Un changement naturel souvent tu
La ménopause marque la fin des règles mensuelles et de la fertilité d’une femme, généralement dans la quarantaine ou la cinquantaine. Avec ce changement surviennent bouffées de chaleur, troubles du sommeil, douleurs articulaires, variations d’humeur et préoccupations concernant la santé à long terme. Les recherches dans le monde montrent que l’expérience de cette phase dépend non seulement des hormones, mais aussi des attitudes et du soutien reçus à la maison, au travail et dans la communauté. Pourtant, dans de nombreuses sociétés, y compris en Inde, la ménopause est rarement évoquée ouvertement, laissant les femmes affronter la situation en silence et les jeunes avec peu d’informations fiables.

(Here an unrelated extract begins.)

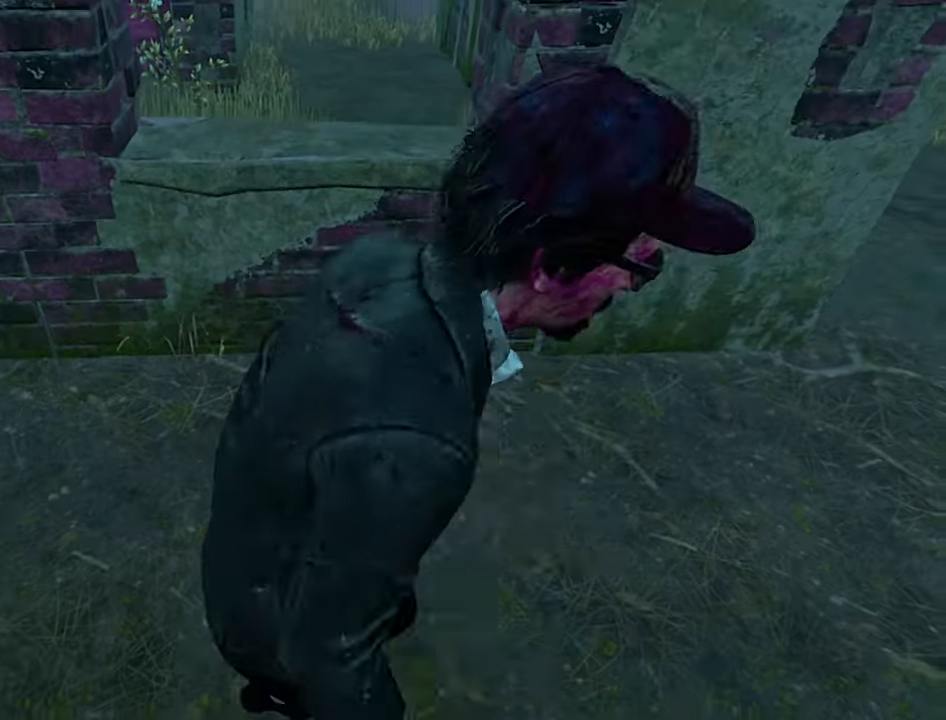
{"keys": [], "events": [[300, "space", "down"], [367, "shift", "up"], [367, "space", "up"], [383, "w", "up"]]}
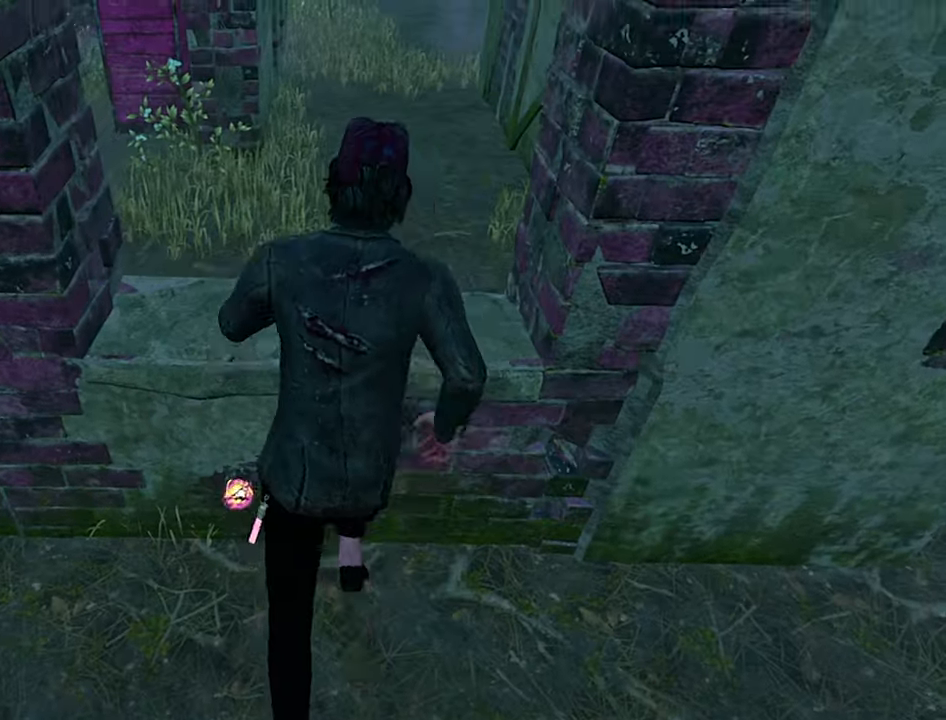
{"keys": ["s"], "events": [[417, "s", "down"]]}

Interroger les jeunes Indiens sur ce qu’ils savent vraiment
Pour comprendre où commencent les lacunes de connaissance, les auteurs ont réalisé une enquête en ligne auprès de 346 jeunes âgés de 15 à 25 ans dans la ville de Nagpur. La plupart étaient étudiants et la plupart vivaient dans des familles urbaines et nucléaires. Le questionnaire portait sur des faits de base — par exemple ce qu’est la ménopause, quand elle survient et quels sont les symptômes courants — ainsi que sur les risques pour la santé, les moyens de gérer l’inconfort et les idées relatives au soutien social et émotionnel. Il notait également où les participants avaient entendu parler de la ménopause (famille, réseaux sociaux, professionnels de santé, etc.) et les invitait à écrire tout autre point de vue qu’ils avaient sur le sujet avec leurs propres mots.
Ce que les jeunes savent et où apparaissent les lacunes
Les résultats montrent que de nombreux jeunes avaient une compréhension fragmentaire de la ménopause. Lorsque leurs réponses ont été notées, un schéma clair est apparu : les jeunes femmes savaient en général plus que les jeunes hommes, et ceux qui entretenaient une relation proche avec une femme de 40 à 55 ans — comme une mère ou une tante — obtenaient aussi de meilleurs scores. Autrement dit, vivre aux côtés de quelqu’un approchant ou traversant la ménopause semble accroître la sensibilisation, probablement via des conversations et des observations quotidiennes. En revanche, l’âge, le niveau d’études, le type de famille et le fait de vivre en zone urbaine ou semi‑urbaine n’ont pas beaucoup influé sur les scores de connaissance, ce qui suggère que la scolarité formelle a jusqu’ici peu abordé ce sujet.
Des signes d’empathie malgré des connaissances incomplètes
Lorsqu’on leur a demandé comment ils réagiraient face à une femme en ménopause, la plupart des participants ont choisi des options bienveillantes : ils ont dit qu’ils seraient aimables, offriraient un soutien émotionnel et décourageraient l’isolement social. Très peu ont choisi de se retirer ou de minimiser ses sentiments. Beaucoup ont reconnu que l’absence de soutien social peut aggraver un état dépressif durant cette période. Cependant, les réponses ouvertes ont révélé la limite de leur compréhension factuelle. Certains jeunes décrivaient correctement la fin des saignements mensuels, les changements hormonaux et une fourchette d’âge approximative. D’autres confondaient la ménopause avec « l’usure » de l’utérus, la considéraient simplement comme « positive » parce que les règles s’arrêtent, ou donnaient des commentaires vagues traduisant une gêne face au sujet. Plus de la moitié ont laissé la question ouverte sans réponse, laissant entrevoir la présence de stigmates ou d’incertitude.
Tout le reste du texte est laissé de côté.